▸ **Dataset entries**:

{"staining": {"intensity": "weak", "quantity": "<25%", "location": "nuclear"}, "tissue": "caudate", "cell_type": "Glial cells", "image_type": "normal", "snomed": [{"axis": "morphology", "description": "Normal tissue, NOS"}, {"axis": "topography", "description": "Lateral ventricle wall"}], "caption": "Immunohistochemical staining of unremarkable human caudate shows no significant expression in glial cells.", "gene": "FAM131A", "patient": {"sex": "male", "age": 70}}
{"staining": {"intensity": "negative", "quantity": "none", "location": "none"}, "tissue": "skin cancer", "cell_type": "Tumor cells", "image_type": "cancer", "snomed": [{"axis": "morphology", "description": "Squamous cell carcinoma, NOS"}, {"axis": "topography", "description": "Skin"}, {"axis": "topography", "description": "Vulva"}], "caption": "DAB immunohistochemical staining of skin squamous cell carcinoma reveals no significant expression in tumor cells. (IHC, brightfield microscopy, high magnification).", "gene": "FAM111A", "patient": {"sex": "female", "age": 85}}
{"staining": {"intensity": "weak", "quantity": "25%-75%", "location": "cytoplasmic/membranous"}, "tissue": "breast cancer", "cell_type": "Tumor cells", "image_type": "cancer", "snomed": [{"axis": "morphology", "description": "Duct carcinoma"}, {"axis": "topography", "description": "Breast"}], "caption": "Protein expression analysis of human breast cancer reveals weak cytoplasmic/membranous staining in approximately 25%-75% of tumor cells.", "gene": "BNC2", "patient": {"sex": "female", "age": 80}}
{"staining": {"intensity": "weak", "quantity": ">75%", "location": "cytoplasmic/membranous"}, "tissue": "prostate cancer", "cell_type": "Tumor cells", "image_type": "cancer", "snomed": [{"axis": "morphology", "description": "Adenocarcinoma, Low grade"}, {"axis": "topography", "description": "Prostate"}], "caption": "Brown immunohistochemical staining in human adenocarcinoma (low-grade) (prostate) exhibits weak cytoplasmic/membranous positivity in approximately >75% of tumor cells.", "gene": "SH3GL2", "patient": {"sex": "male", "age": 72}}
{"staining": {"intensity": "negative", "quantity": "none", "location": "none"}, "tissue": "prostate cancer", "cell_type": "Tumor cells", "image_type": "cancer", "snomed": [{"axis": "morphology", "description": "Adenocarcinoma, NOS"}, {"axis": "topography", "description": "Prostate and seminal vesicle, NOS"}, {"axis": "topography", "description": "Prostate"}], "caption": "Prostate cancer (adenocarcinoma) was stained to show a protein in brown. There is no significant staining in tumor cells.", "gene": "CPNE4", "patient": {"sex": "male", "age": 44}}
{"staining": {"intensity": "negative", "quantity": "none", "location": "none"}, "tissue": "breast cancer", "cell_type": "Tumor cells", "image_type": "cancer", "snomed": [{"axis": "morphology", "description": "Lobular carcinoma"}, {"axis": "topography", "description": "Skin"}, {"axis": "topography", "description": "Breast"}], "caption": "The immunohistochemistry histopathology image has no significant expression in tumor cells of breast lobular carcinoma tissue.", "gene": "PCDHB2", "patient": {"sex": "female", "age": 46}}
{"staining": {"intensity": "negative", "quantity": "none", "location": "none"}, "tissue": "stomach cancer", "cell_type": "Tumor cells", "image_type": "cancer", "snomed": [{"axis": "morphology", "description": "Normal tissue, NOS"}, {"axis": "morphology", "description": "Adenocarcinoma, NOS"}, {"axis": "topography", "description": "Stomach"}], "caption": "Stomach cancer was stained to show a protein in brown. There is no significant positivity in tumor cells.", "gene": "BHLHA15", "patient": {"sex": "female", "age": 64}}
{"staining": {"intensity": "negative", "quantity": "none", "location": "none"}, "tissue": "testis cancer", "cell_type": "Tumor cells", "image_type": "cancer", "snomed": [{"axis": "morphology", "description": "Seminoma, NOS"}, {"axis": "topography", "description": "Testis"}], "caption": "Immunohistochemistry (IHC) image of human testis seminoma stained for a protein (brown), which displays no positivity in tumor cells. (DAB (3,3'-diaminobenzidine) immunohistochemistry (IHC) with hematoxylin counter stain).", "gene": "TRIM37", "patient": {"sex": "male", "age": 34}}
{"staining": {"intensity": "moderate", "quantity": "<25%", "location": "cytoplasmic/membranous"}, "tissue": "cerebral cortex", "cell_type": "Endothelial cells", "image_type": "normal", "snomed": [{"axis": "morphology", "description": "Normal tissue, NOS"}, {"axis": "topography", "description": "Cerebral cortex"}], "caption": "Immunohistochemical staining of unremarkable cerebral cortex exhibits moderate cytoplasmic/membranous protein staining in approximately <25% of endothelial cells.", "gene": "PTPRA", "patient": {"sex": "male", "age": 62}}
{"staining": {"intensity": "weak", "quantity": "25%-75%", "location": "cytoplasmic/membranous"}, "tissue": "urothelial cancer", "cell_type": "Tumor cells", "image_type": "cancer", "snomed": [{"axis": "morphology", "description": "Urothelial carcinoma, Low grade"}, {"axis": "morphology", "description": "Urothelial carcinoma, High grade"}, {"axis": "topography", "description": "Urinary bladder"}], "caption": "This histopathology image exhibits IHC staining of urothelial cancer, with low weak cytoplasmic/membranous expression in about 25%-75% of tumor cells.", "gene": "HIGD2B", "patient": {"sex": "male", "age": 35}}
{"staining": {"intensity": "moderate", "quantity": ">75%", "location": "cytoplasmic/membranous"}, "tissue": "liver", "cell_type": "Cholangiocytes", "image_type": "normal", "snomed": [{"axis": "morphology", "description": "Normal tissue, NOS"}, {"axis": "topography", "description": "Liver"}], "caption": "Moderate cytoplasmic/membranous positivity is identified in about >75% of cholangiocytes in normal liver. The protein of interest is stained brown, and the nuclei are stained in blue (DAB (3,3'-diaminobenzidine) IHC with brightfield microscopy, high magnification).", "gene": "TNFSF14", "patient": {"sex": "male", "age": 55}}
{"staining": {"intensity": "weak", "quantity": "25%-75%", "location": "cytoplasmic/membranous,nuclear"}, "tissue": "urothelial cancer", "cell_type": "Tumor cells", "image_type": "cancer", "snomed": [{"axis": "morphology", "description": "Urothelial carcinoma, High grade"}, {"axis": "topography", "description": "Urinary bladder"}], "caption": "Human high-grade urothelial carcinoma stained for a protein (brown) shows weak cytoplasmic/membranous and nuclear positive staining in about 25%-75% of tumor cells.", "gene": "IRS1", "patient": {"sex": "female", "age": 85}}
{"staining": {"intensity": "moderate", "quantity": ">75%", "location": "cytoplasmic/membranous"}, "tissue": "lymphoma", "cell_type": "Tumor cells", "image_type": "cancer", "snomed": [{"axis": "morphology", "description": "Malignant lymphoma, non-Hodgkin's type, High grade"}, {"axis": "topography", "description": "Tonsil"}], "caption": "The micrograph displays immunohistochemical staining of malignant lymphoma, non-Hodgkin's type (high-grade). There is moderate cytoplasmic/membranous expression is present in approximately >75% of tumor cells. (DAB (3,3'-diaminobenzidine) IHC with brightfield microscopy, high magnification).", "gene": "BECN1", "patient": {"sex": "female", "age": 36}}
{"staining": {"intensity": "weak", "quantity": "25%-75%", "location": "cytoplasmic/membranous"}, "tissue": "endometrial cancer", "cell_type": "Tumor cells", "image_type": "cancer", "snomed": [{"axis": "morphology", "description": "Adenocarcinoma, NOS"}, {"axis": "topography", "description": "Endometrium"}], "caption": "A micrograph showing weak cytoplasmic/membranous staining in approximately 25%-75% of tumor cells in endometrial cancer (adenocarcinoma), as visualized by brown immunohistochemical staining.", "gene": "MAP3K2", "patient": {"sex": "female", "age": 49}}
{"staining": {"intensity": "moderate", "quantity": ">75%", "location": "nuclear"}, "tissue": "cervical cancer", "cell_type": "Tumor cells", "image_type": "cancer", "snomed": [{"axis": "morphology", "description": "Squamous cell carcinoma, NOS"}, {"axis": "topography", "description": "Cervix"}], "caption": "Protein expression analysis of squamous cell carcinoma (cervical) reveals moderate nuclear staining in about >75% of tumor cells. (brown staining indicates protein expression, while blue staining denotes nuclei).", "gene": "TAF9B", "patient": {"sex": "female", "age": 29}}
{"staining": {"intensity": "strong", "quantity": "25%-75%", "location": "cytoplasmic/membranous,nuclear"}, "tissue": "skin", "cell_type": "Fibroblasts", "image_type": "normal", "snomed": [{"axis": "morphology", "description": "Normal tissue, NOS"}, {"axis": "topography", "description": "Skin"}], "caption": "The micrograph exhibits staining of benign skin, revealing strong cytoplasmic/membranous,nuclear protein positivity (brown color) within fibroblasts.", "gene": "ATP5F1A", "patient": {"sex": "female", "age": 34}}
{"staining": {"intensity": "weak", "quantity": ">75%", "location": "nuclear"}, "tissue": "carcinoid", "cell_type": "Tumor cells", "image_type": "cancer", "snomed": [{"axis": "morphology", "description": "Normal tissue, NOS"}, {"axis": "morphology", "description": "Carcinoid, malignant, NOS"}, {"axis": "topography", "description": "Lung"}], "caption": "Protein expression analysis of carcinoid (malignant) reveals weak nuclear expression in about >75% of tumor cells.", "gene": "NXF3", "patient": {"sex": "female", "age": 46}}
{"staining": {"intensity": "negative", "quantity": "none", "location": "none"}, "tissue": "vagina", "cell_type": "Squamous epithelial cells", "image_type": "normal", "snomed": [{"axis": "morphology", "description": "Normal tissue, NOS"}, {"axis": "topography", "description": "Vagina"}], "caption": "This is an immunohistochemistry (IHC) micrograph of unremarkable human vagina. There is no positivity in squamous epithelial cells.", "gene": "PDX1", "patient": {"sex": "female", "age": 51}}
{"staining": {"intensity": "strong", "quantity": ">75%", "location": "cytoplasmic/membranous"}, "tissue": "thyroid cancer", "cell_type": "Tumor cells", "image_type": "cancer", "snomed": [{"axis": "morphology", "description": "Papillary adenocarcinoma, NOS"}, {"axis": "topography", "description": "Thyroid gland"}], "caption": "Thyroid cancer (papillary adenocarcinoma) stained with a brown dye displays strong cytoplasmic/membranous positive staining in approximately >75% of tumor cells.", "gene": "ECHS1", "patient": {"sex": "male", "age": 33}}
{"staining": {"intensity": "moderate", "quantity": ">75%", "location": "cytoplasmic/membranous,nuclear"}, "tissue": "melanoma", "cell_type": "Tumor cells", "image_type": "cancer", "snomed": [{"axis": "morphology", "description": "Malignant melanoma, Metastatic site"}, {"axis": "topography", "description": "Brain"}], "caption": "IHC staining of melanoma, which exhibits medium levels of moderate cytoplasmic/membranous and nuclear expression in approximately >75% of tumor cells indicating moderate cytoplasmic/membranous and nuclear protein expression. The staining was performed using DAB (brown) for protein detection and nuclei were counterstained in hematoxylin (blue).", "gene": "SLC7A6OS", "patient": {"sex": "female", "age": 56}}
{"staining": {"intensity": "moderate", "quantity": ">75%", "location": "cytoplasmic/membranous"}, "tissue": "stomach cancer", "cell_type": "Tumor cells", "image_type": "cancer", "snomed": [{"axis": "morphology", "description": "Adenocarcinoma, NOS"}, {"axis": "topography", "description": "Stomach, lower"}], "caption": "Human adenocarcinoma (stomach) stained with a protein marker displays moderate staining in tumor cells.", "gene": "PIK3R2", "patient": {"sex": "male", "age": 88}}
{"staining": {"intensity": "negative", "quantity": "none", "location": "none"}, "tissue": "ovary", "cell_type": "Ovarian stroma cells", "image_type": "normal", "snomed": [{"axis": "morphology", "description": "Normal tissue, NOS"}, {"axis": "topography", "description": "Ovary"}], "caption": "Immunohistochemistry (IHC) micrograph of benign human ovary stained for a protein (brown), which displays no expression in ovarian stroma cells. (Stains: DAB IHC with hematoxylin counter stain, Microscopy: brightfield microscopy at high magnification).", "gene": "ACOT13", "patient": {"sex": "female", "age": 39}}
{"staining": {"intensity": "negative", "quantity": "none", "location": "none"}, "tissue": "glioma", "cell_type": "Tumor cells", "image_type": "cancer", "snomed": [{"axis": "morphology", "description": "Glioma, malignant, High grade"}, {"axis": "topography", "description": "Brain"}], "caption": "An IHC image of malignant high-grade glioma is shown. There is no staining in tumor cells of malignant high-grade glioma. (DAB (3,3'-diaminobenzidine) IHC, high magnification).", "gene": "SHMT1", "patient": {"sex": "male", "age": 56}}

▸ **Exercise aim**: Would you please copy every line in the data that contains the word "shows"?

▸ **Response for this exercise**:
{"staining": {"intensity": "weak", "quantity": "<25%", "location": "nuclear"}, "tissue": "caudate", "cell_type": "Glial cells", "image_type": "normal", "snomed": [{"axis": "morphology", "description": "Normal tissue, NOS"}, {"axis": "topography", "description": "Lateral ventricle wall"}], "caption": "Immunohistochemical staining of unremarkable human caudate shows no significant expression in glial cells.", "gene": "FAM131A", "patient": {"sex": "male", "age": 70}}
{"staining": {"intensity": "weak", "quantity": "25%-75%", "location": "cytoplasmic/membranous,nuclear"}, "tissue": "urothelial cancer", "cell_type": "Tumor cells", "image_type": "cancer", "snomed": [{"axis": "morphology", "description": "Urothelial carcinoma, High grade"}, {"axis": "topography", "description": "Urinary bladder"}], "caption": "Human high-grade urothelial carcinoma stained for a protein (brown) shows weak cytoplasmic/membranous and nuclear positive staining in about 25%-75% of tumor cells.", "gene": "IRS1", "patient": {"sex": "female", "age": 85}}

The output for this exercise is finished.